_Required action_: All of the records should be restated word for word.

----------------

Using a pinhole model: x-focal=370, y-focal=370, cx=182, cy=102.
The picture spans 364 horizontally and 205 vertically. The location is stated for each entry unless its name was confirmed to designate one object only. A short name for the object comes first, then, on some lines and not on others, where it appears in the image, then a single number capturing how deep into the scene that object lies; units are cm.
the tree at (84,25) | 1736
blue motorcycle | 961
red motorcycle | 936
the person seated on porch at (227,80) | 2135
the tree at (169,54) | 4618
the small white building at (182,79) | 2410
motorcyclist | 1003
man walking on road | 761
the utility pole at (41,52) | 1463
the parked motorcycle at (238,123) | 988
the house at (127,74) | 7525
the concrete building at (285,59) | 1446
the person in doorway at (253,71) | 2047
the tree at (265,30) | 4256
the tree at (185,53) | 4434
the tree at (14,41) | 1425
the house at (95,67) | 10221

----------------

_Solution to this exercise_:
Using a pinhole model: x-focal=370, y-focal=370, cx=182, cy=102.
The picture spans 364 horizontally and 205 vertically. The location is stated for each entry unless its name was confirmed to designate one object only. A short name for the object comes first, then, on some lines and not on others, where it appears in the image, then a single number capturing how deep into the scene that object lies; units are cm.
the tree at (84,25) | 1736
blue motorcycle | 961
red motorcycle | 936
the person seated on porch at (227,80) | 2135
the tree at (169,54) | 4618
the small white building at (182,79) | 2410
motorcyclist | 1003
man walking on road | 761
the utility pole at (41,52) | 1463
the parked motorcycle at (238,123) | 988
the house at (127,74) | 7525
the concrete building at (285,59) | 1446
the person in doorway at (253,71) | 2047
the tree at (265,30) | 4256
the tree at (185,53) | 4434
the tree at (14,41) | 1425
the house at (95,67) | 10221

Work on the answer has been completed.